## [TASKS]
**A.** Summarize the abstract on FoxJ1-expressing cells in adult rat forebrain in two sentences.
**B.** Using the abstract on FoxJ1-expressing cells in adult rat forebrain, decide whether each statement agrees with it: (i) FoxJ1 drives the expression of motile cilia; (ii) the distribution of FoxJ1-expressing cells in rat forebrain was already known; (iii) FoxJ1-derived cells contributed significantly to stroke-induced striatal neurogenesis. Answer yes or no for each and quote the deciding words.

## [EXERCISE TEXT]
◇ ◇ ◇ ◇ ◇

FoxJ1-expressing cells contribute to neurogenesis in forebrain of adult rats: Evidence from in vivo electroporation combined with piggyBac transposon
Devaraju, K., Barnabé-Heider, F., Kokaia, Z., & Lindvall, O.
FoxJ1-expressing cells contribute to neurogenesis in forebrain of adult rats: Evidence from in vivo electroporation combined with piggyBac transposon. ScienceDirect, 319
(18), 2790-2800. doi:10.1016/j.yexcr.2013.08.028.
Ependymal cells in the lateral ventricular wall are considered to be post-mitotic but can give rise to neuroblasts and astrocytes after stroke in adult mice due to insult-induced suppression of Notch signaling. The transcription factor FoxJ1, which has been used to characterize mouse ependymal cells, is also expressed by a subset of astrocytes. Cells expressing FoxJ1, which drives the expression of motile cilia, contribute to early postnatal neurogenesis in mouse olfactory bulb. The distribution and progeny of FoxJ1-expressing cells in rat forebrain are unknown. Here we show using immunohistochemistry that the overall majority of FoxJ1-expressing cells in the lateral ventricular wall of adult rats are ependymal cells with a minor population being astrocytes. To allow for long-term fate mapping of FoxJ1-derived cells, we used the piggyBac system for in vivo gene transfer with electroporation. Using this method, we found that FoxJ1-expressing cells, presumably the astrocytes, give rise to neuroblasts and mature neurons in the olfactory bulb both in intact and stroke-damaged brain of adult rats. No significant contribution of FoxJ1-derived cells to stroke-induced striatal neurogenesis was detected. These data indicate that in the adult rat brain, FoxJ1-expressing cells contribute to the formation of new neurons in the olfactory bulb but are not involved in the cellular repair after stroke.

◇ ◇ ◇ ◇ ◇

## [Collected data entries]
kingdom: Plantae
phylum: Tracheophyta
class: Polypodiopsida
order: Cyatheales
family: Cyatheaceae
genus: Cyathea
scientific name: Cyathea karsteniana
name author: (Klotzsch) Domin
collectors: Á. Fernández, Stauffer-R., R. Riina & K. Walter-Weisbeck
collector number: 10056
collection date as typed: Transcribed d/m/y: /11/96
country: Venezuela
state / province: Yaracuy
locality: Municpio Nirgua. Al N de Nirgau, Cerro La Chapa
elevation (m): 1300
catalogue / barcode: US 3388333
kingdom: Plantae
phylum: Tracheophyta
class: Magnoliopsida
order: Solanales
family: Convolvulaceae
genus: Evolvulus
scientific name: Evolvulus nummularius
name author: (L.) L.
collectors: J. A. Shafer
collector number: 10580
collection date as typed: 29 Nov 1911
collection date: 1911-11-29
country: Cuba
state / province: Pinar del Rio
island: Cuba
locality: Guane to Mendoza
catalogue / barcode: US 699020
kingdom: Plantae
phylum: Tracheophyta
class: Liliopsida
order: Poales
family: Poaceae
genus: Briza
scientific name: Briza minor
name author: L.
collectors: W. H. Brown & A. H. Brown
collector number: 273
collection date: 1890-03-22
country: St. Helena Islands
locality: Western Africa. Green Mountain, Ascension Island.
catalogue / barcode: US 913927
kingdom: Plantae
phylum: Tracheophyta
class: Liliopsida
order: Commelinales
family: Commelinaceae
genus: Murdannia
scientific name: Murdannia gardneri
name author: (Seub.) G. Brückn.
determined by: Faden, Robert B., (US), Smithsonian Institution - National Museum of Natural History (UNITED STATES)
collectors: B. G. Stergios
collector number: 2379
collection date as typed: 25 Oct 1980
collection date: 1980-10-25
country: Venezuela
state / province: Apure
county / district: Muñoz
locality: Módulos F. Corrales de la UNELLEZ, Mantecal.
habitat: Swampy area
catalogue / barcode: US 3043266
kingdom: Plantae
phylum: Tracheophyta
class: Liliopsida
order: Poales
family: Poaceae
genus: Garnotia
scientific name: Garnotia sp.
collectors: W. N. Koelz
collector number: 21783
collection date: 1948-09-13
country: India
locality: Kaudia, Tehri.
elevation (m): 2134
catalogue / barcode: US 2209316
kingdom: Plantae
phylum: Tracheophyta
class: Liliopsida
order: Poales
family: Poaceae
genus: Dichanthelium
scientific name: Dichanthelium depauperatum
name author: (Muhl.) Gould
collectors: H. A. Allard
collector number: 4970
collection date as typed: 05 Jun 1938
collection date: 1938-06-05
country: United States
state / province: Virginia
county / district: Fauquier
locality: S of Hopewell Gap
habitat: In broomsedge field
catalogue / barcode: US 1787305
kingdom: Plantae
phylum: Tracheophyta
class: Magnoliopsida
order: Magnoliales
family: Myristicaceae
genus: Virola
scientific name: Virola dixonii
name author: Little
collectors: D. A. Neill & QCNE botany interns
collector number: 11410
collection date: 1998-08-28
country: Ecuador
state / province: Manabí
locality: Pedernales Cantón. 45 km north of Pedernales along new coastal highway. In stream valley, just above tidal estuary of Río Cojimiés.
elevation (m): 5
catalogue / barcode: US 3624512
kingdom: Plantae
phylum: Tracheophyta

◇ ◇ ◇ ◇ ◇

## [SOLUTIONS BY TASK]
**A.** In the lateral ventricular wall of adult rats, most FoxJ1-expressing cells are ependymal cells, and a minor population are astrocytes. Using in vivo electroporation with the piggyBac system, the study found that these cells give rise to neuroblasts and mature neurons in the olfactory bulb in both intact and stroke-damaged brain, but make no significant contribution to stroke-induced striatal neurogenesis.

**B.**
(i) Yes: "FoxJ1, which drives the expression of motile cilia"
(ii) No: "The distribution and progeny of FoxJ1-expressing cells in rat forebrain are unknown."
(iii) No: "No significant contribution of FoxJ1-derived cells to stroke-induced striatal neurogenesis was detected."